In primo luogo attesta della superficialità con la quale è avvenuta l’individuazione delle aree di sosta a pagamento in rapporto alle esigenze dei residenti. Ma i residenti sostano gratuitamente, per cui se ne deve dedurre che i giudici amministrativi abbiano fatto una riflessione non esattamente esplicitata.

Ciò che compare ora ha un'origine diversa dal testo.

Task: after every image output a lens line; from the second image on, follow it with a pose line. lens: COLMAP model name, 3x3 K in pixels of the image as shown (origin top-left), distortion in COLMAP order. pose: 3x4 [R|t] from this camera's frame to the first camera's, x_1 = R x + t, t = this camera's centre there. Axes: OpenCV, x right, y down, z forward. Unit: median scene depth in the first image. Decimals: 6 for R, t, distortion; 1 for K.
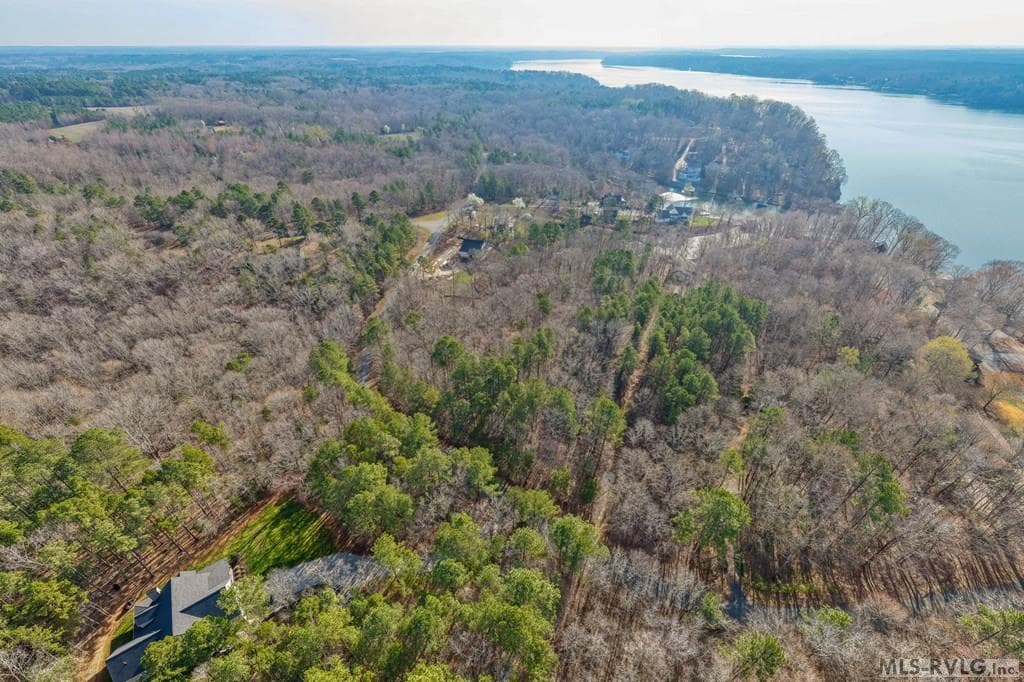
lens RADIAL K [[402.3, 0, 512.0], [0, 402.3, 341.0], [0, 0, 1]] dist [0.000908, -0.000212]
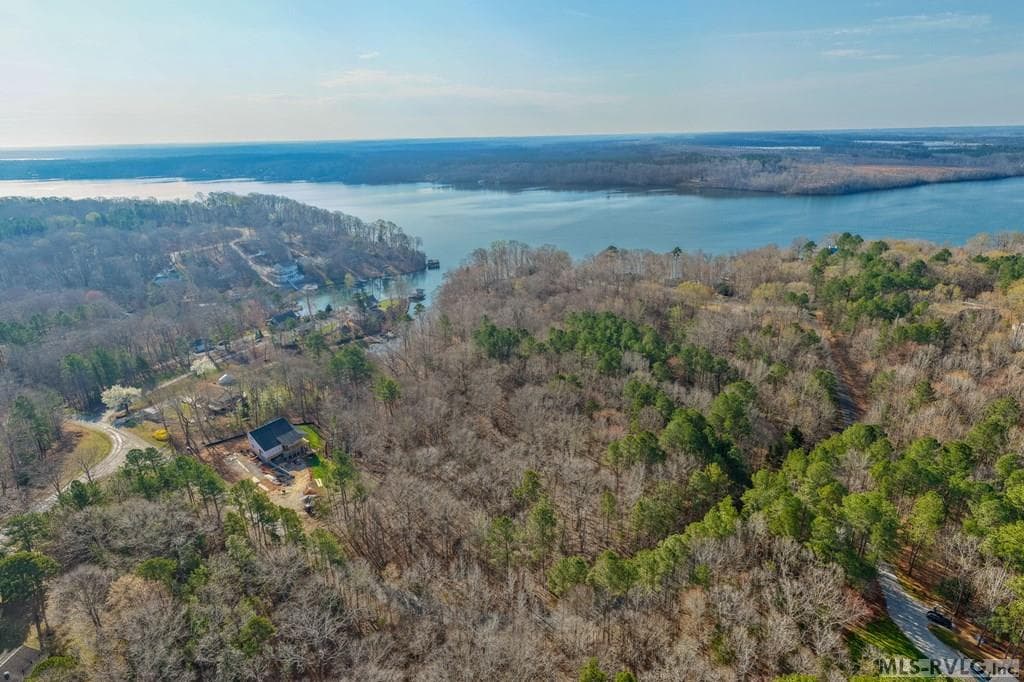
lens RADIAL K [[518.6, 0, 529.3], [0, 518.6, 321.7], [0, 0, 1]] dist [-0.000411, 0.000298]
pose [[0.352844, -0.322296, 0.878423, -0.513630], [0.569864, 0.818626, 0.071454, -0.186813], [-0.742129, 0.475369, 0.472512, 0.251041]]
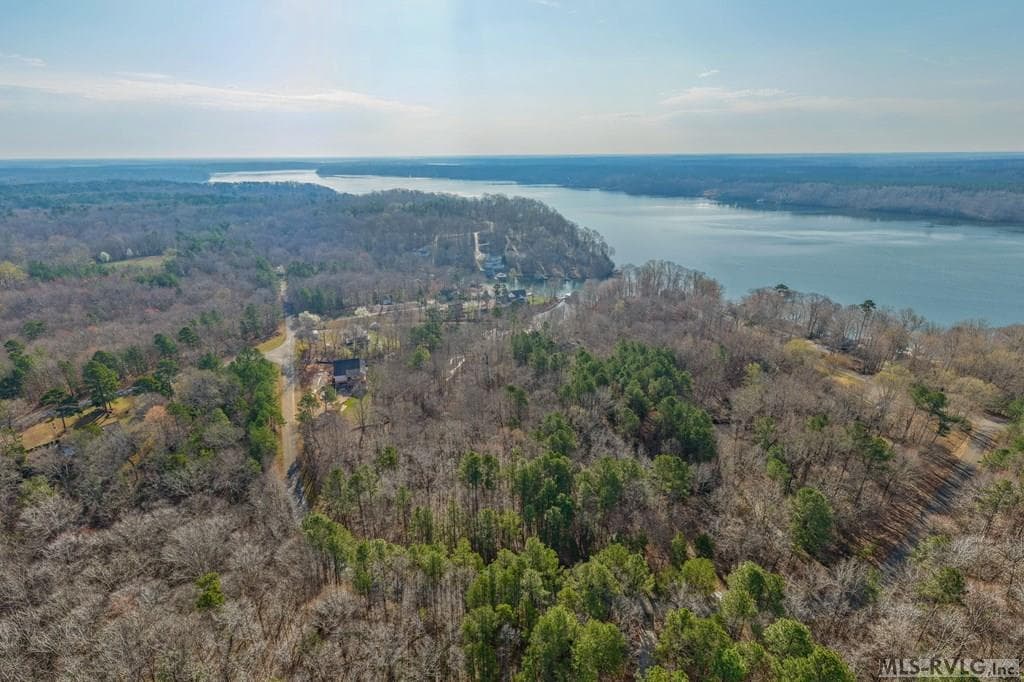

In secondo luogo la scelta del Comune di sospendere immediatamente in tutta la Città la sosta a pagamento, che può essere considerata una misura prudenziale per evitare un nuovo contenzioso anche sulle multe eventualmente elevate, apre una falla nel bilancio dell’Amministrazione capitolina, ma preoccupa per altri versi. Innanzitutto perché fa intravedere, se non saranno adottate decisioni in tempi brevissimi, un nuovo far west nelle aree centrali nelle quali, fino all’istituzione delle strisce blu era praticamente impossibile parcheggiare se non affidandosi ai posteggiatori abusivi, un ricatto su tutta la Città che una popolazione civile ed un’Amministrazione seria non possono accettare ed ammettere. Attenzione, dunque, neosindaco Alemanno che appare rispettoso della sentenza dei giudici amministrativi, con un pizzico di demagogia per aver dall’opposizione contestato le scelte che oggi la sentenza condanna. La Città, tuttavia, va amministrata e quello dei parcheggi è senza dubbio uno dei temi caldi, per la fruibilità delle aree centrali e di quelle dove sono insediamenti pubblici e servizi che esigono la possibilità per i cittadini di recarvisi. Per contenere l’inquinamento delle migliaia di auto che girano per le strade alla ricerca spasmodica di un posto. L’Amministrazione deve trovare nuovi spazi, anche con parcheggi sotterranei sfruttando ad esempio le zone collinari nelle quali non si corre il rischio di trovare reperti archeologici, come vicino al tribunale, a piazzale Clodio, usando la collina di Monte Mario all’interno della quale è possibile creare un immenso parcheggio. E’ una sfida che il Sindaco deve affrontare in tempi brevi, anzi brevissimi, Per non dare l’impressione di lasciare la Città in mano ai posteggiatori abusivi ed a quelli privati a pagamento dove mezzora costa come un aperitivo nel primo bar di Roma.